I'm hoping for a dip today (Friday) or next week and I'll pop back in, although I may get left behind, on paper that is:

Marketwatch/Brimelow
Gold is Golden
Commentary: Harry Schultz sees $1,500 for yellow metal
http://tinyurl.com/yj7z3o


Here's Fekete's latest:
Where Freidman Went Wrong
http://www.safehaven.com/article-6411.htm
 
sohonyc,

Yeah, as I stated earlier this week I still expect one more huge correction, probably when the stock market really tanks. That said, I'm surprised you're not bigger into physical.

Fred,

Hear you on the "play" aspect. The ETFs provide a nice trading vehicle, although I have yet to go there myself.

JLII, yes, something's off. Where's thejdog? He usually had some interesting insight...
 
TJ -

I used to hold physical, but really, I'm just not into physical right now because its slow to trade -- but I recognize that its clearly the safest of all. Afterall, what's safer than something in your hands. I think if things start to look like they're getting really crazy, I can move from ETF's to physical.
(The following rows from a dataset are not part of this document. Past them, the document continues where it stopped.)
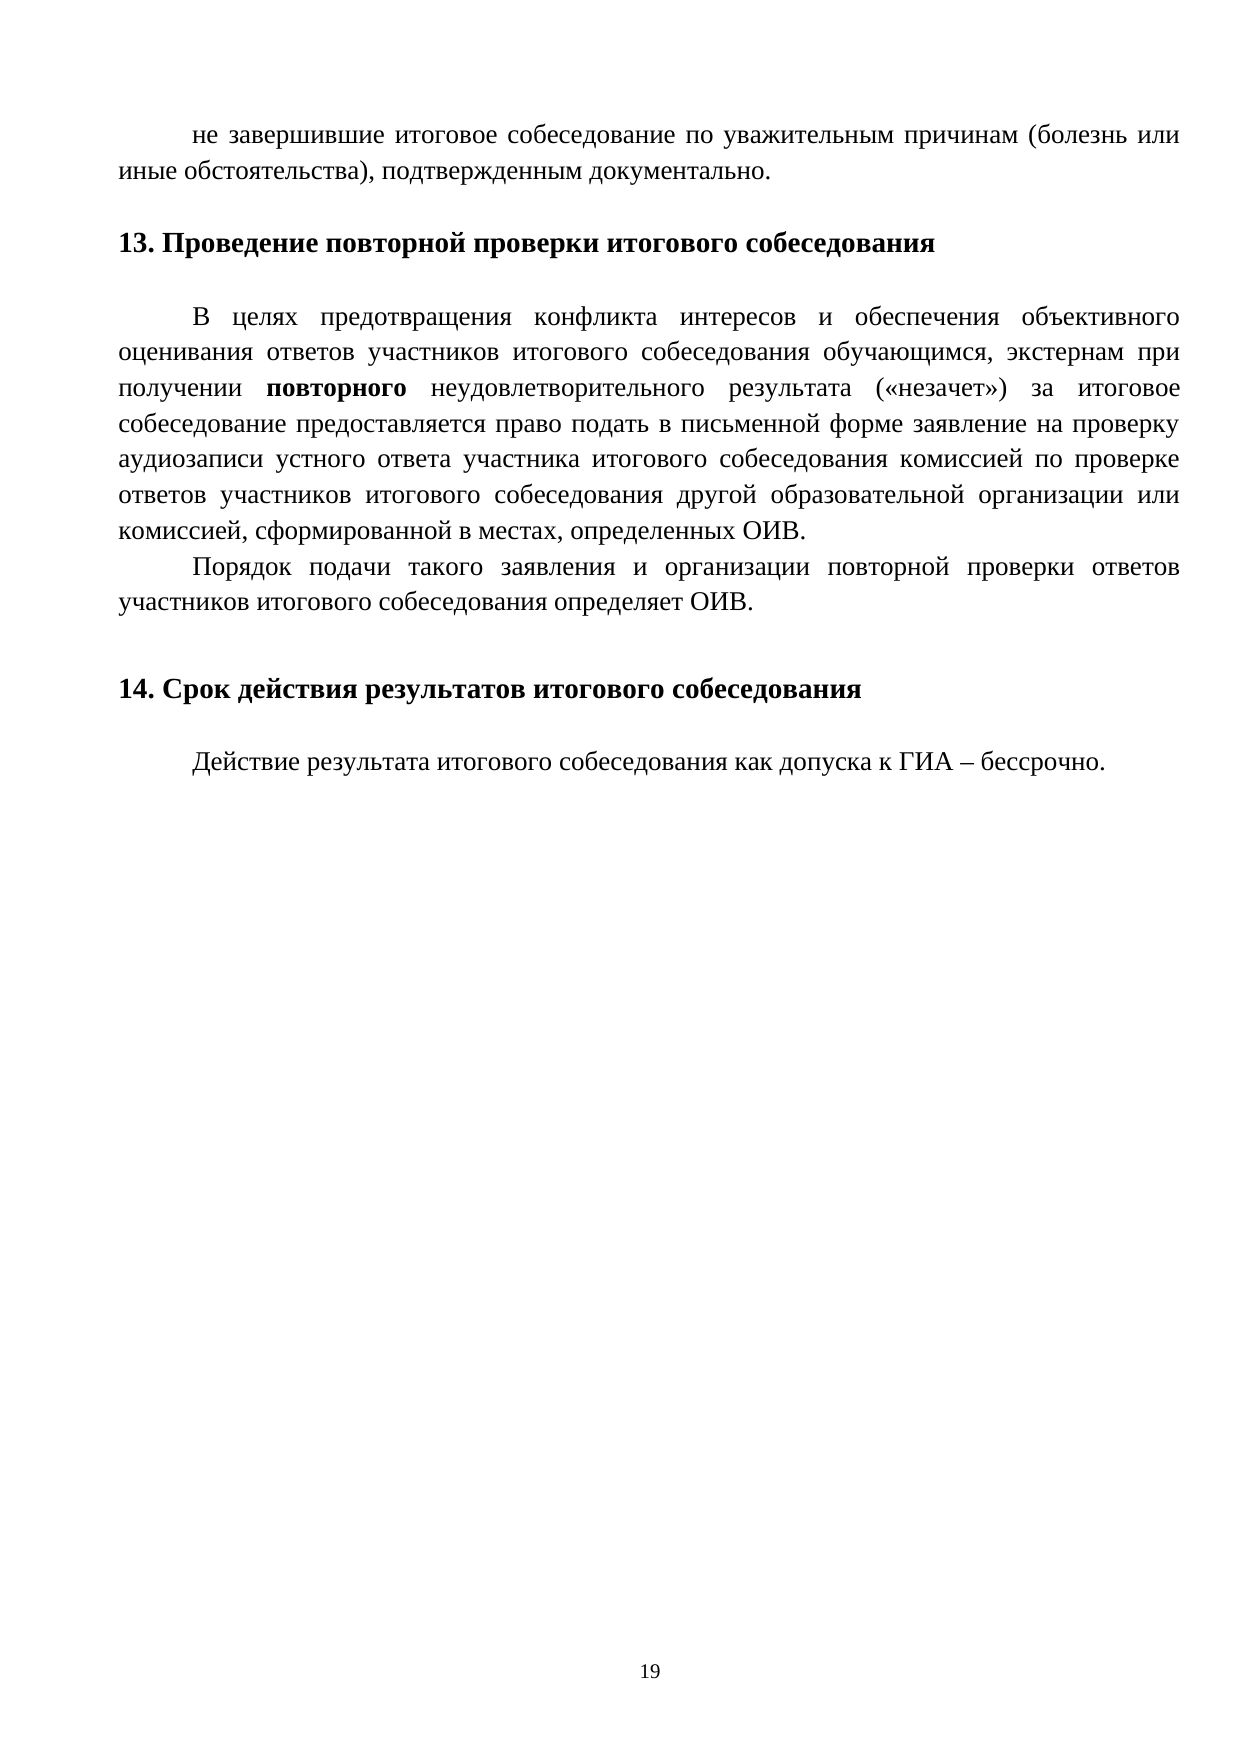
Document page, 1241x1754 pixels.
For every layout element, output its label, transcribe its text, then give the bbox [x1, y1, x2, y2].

text Порядок подачи такого заявления и организации повторной проверки ответов участников итогового собеседования определяет ОИВ. [118, 550, 1181, 617]
subtitle 14. Срок действия результатов итогового собеседования [118, 671, 1181, 705]
subtitle 13. Проведение повторной проверки итогового собеседования [118, 225, 1181, 259]
text В целях предотвращения конфликта интересов и обеспечения объективного оценивания ответов участников итогового собеседования обучающимся, экстернам при получении повторного неудовлетворительного результата («незачет») за итоговое собеседование предоставляется право подать в письменной форме заявление на проверку аудиозаписи устного ответа участника итогового собеседования комиссией по проверке ответов участников итогового собеседования другой образовательной организации или комиссией, сформированной в местах, определенных ОИВ. [118, 299, 1181, 545]
text не завершившие итоговое собеседование по уважительным причинам (болезнь или иные обстоятельства), подтвержденным документально. [118, 118, 1181, 185]
text Действие результата итогового собеседования как допуска к ГИА – бессрочно. [118, 745, 1181, 777]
I keep hearing people express doubts about the ETF's but I haven't heard a really sound justification for the fear. From what I can see the ETF's are audited and closely correlate (thus far) with the PoG.

But I'd love to be convinced otherwise if anyone's got solid evidence/reasoning for why the ETF's are bad news. I'm considering a GoldMoney.com account, too. But right now, nimble-ness is probably most important to me as I do a fair amount of equities trading as well.

--Soho
 
I also hold positions in ETFs as well as physical. What I like about GLD is that the gold is not stored in the US. Let's face it, if the government gets serious about confiscation, they are going to take the gold out of your bank vault anyway. Unless you are going to bury it in your yard and hide a map somewhere, there will always be risk of confiscation.
 
rights on cue, the idiots on wall street say the falling dollar is good for US companies if it doesn't get out of control.